[Opening Data for this exercise section]

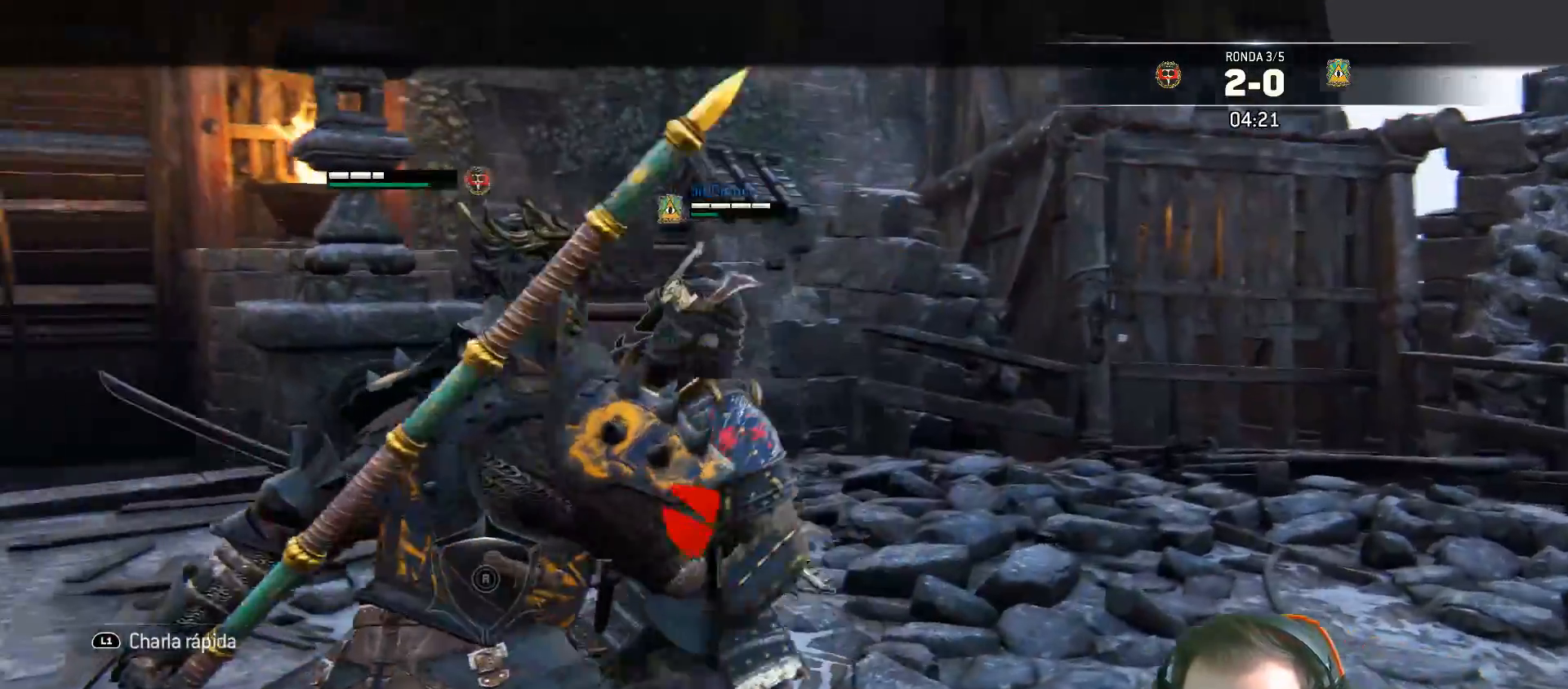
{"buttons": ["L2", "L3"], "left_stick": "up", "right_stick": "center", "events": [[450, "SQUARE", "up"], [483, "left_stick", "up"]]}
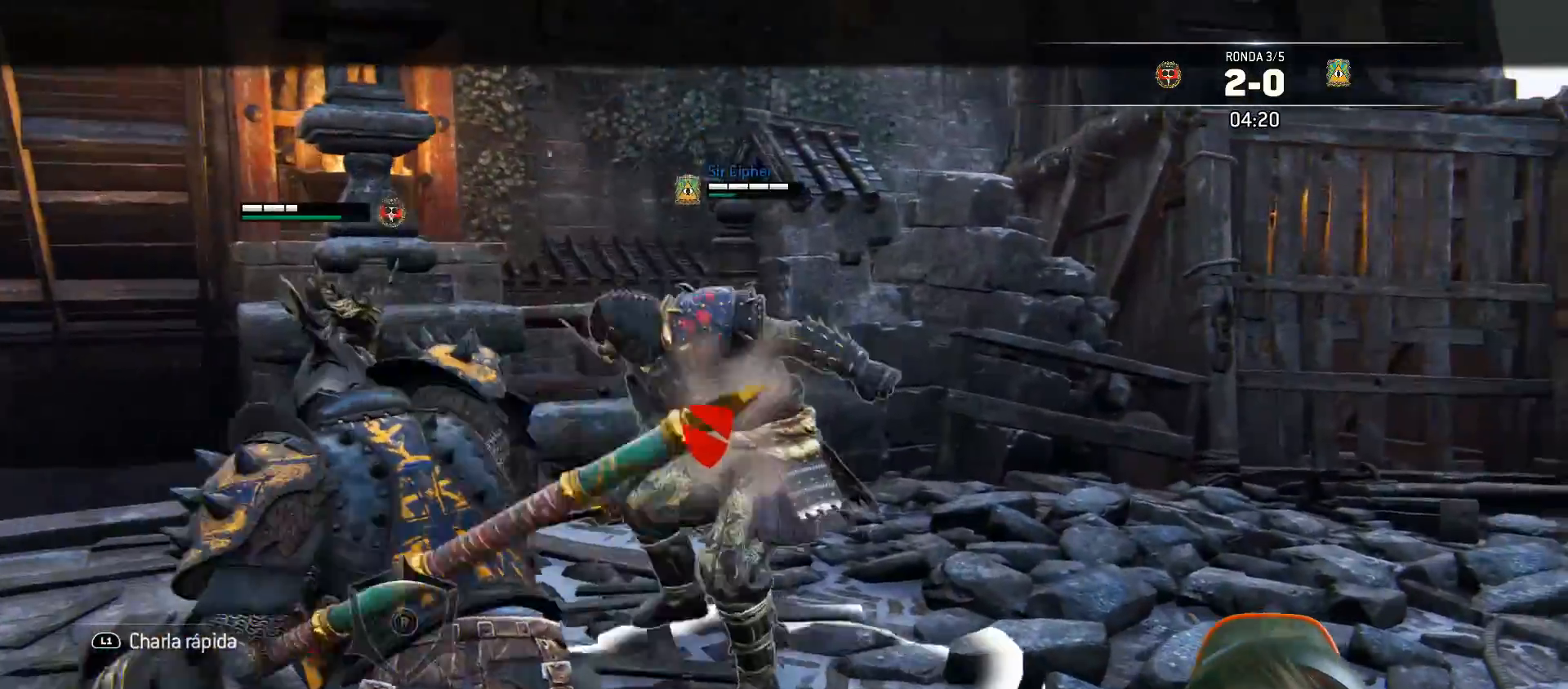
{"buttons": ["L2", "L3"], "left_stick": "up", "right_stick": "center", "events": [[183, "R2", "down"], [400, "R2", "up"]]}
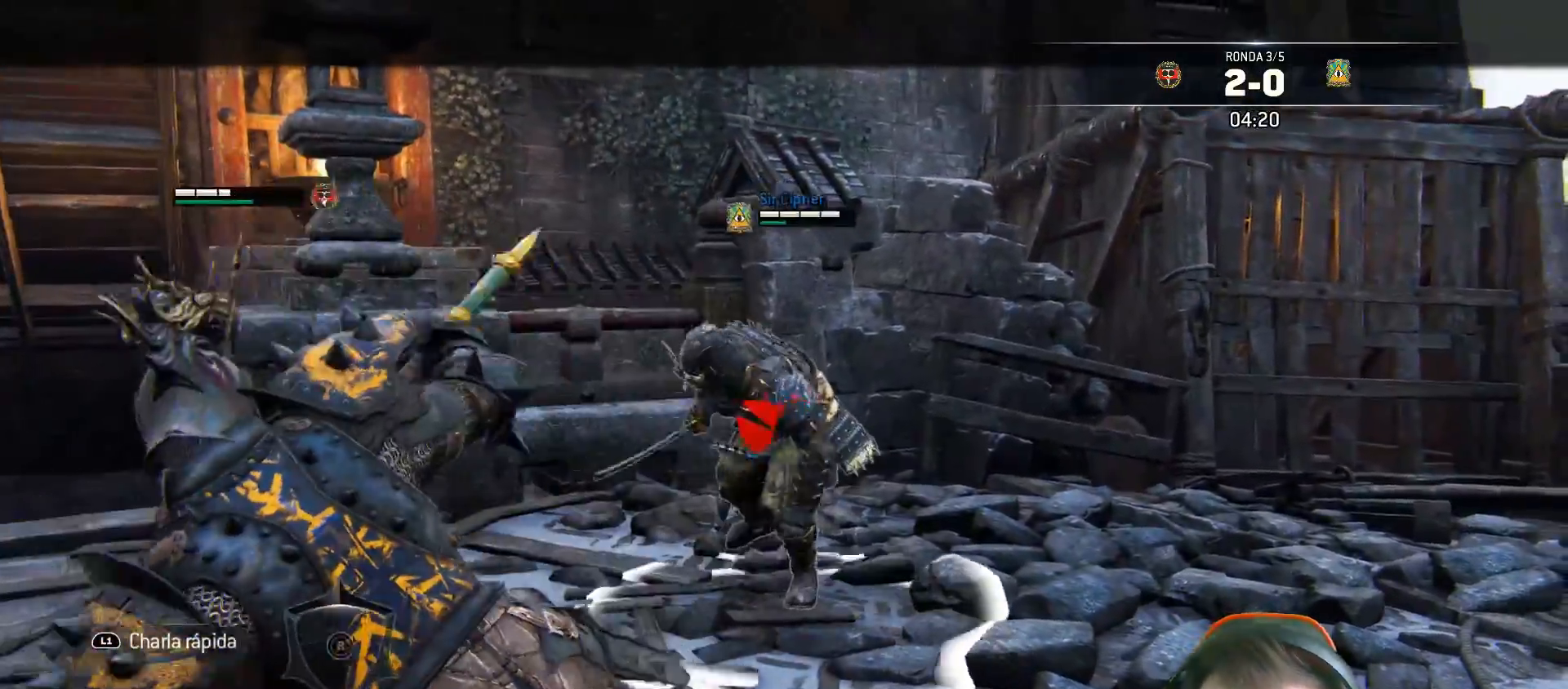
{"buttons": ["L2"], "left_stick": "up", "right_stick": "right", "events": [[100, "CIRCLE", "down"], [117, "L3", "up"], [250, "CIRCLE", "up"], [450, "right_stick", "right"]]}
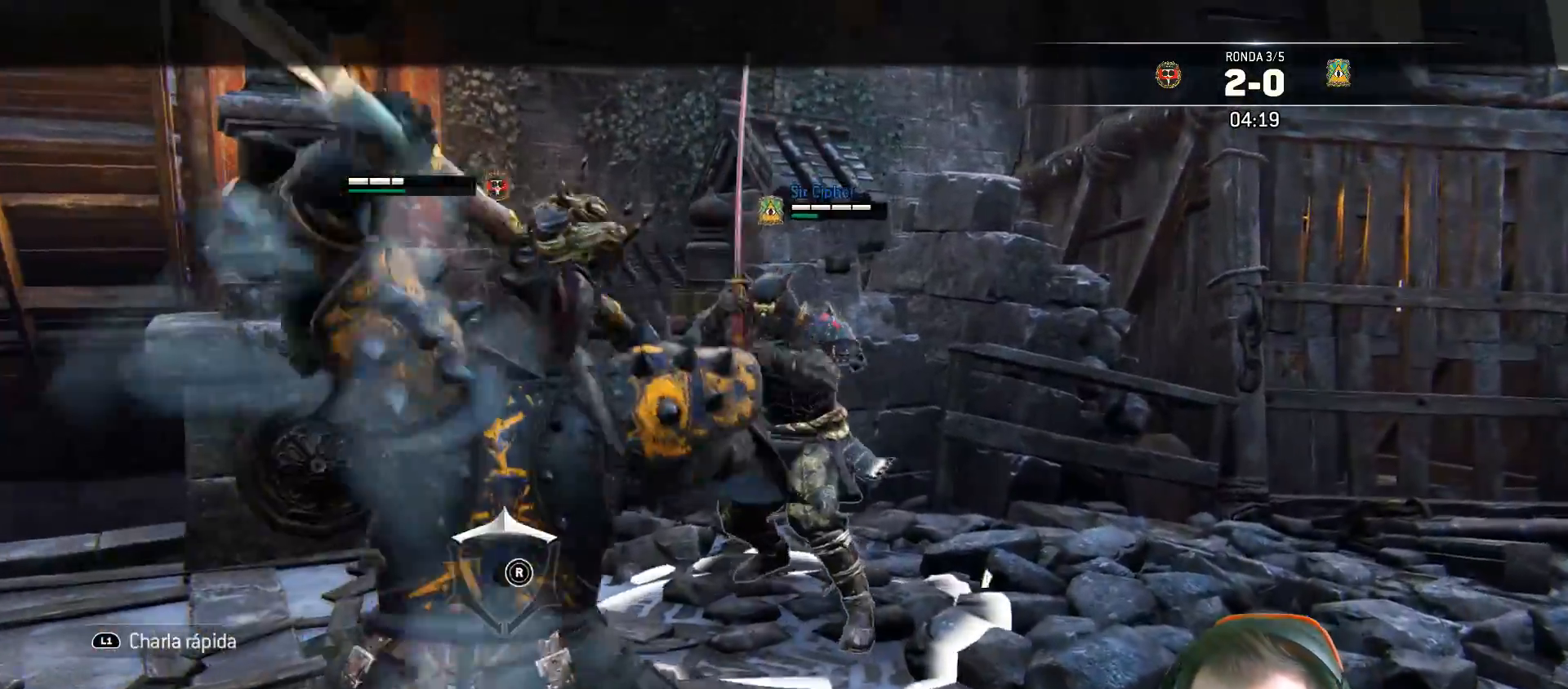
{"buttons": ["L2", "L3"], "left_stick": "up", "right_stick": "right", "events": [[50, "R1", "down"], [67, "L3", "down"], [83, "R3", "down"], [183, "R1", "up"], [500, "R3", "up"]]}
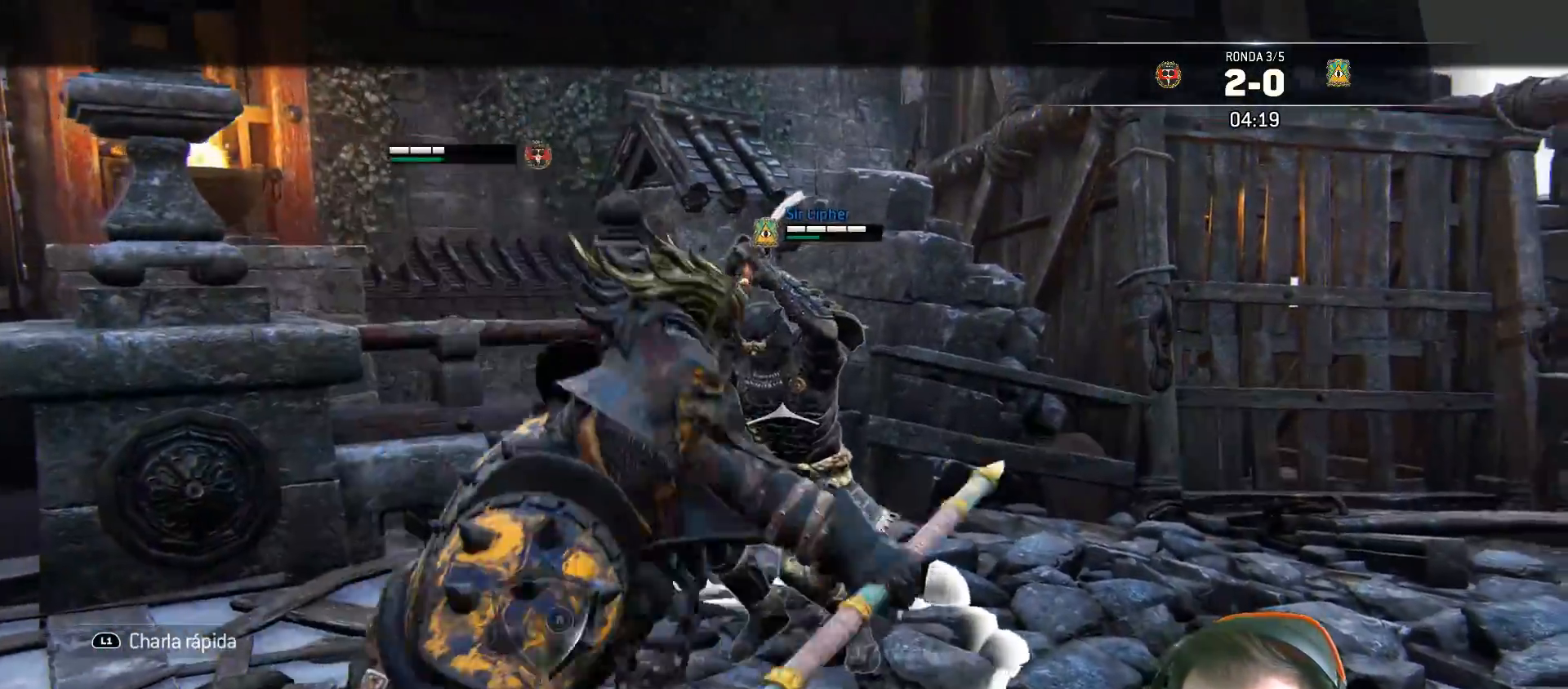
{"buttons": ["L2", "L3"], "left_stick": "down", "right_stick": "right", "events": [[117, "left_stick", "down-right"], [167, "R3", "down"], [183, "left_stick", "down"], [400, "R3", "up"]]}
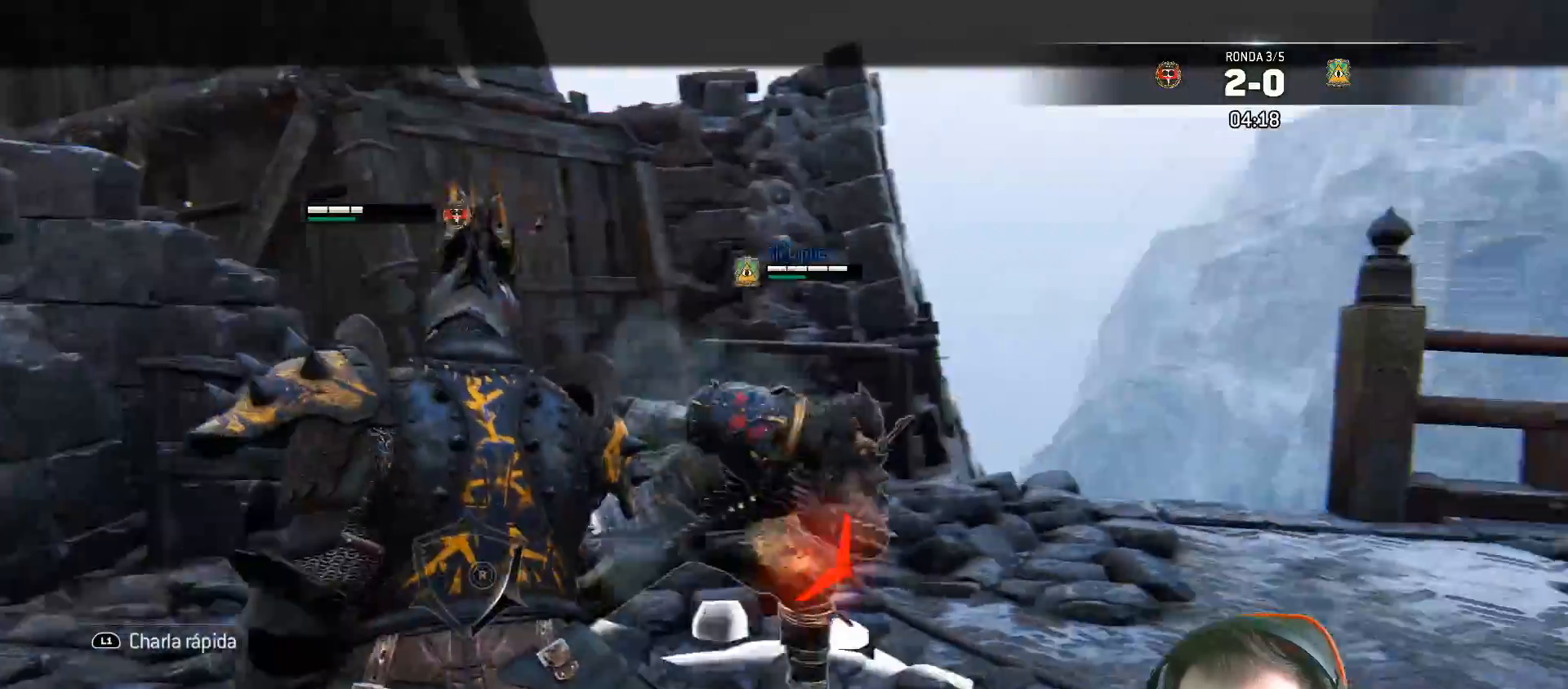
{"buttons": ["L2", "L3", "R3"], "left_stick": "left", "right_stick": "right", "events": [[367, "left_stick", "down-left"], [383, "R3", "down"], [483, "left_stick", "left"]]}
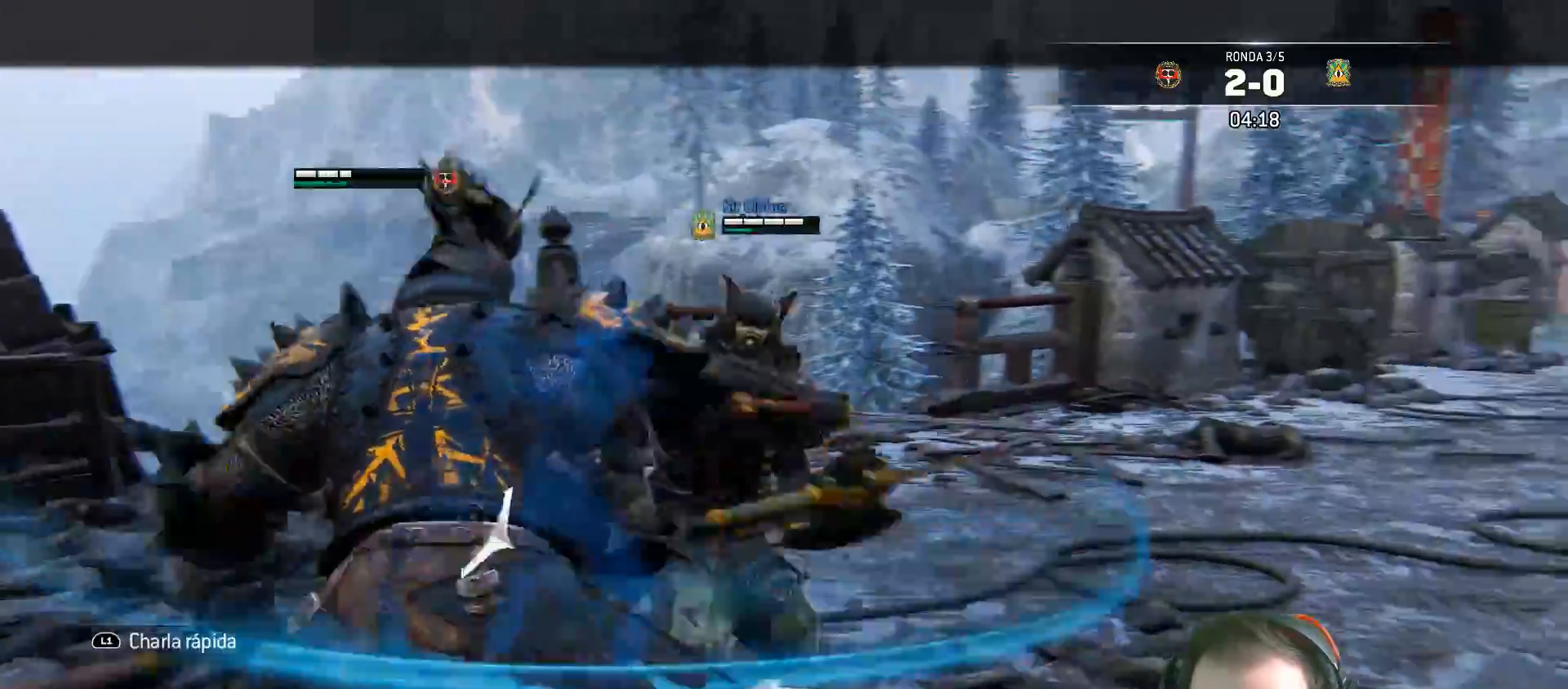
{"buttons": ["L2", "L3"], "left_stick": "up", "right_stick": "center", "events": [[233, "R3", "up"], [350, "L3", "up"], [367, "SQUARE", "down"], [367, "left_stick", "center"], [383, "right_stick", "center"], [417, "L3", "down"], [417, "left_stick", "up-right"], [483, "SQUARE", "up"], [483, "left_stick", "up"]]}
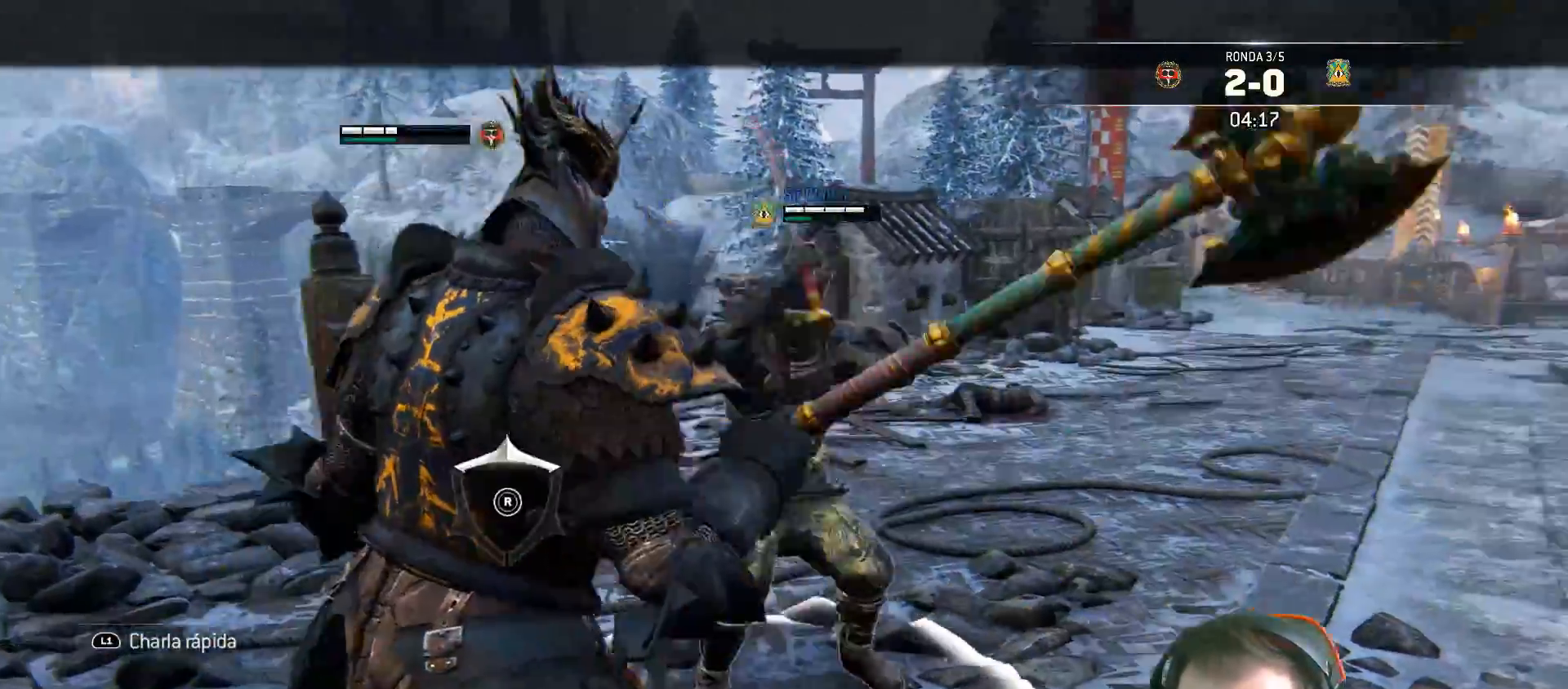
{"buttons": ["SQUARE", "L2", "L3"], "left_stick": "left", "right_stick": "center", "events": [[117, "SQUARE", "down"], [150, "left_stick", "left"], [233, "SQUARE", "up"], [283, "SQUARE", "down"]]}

[Closing Data for this exercise section]

*Problem requirements:* Search the listing above for the string "down" and return each line it appears on.

*Response to the exercise:*
{"buttons": ["L2", "L3"], "left_stick": "up", "right_stick": "center", "events": [[183, "R2", "down"], [400, "R2", "up"]]}
{"buttons": ["L2"], "left_stick": "up", "right_stick": "right", "events": [[100, "CIRCLE", "down"], [117, "L3", "up"], [250, "CIRCLE", "up"], [450, "right_stick", "right"]]}
{"buttons": ["L2", "L3"], "left_stick": "up", "right_stick": "right", "events": [[50, "R1", "down"], [67, "L3", "down"], [83, "R3", "down"], [183, "R1", "up"], [500, "R3", "up"]]}
{"buttons": ["L2", "L3"], "left_stick": "down", "right_stick": "right", "events": [[117, "left_stick", "down-right"], [167, "R3", "down"], [183, "left_stick", "down"], [400, "R3", "up"]]}
{"buttons": ["L2", "L3", "R3"], "left_stick": "left", "right_stick": "right", "events": [[367, "left_stick", "down-left"], [383, "R3", "down"], [483, "left_stick", "left"]]}
{"buttons": ["L2", "L3"], "left_stick": "up", "right_stick": "center", "events": [[233, "R3", "up"], [350, "L3", "up"], [367, "SQUARE", "down"], [367, "left_stick", "center"], [383, "right_stick", "center"], [417, "L3", "down"], [417, "left_stick", "up-right"], [483, "SQUARE", "up"], [483, "left_stick", "up"]]}
{"buttons": ["SQUARE", "L2", "L3"], "left_stick": "left", "right_stick": "center", "events": [[117, "SQUARE", "down"], [150, "left_stick", "left"], [233, "SQUARE", "up"], [283, "SQUARE", "down"]]}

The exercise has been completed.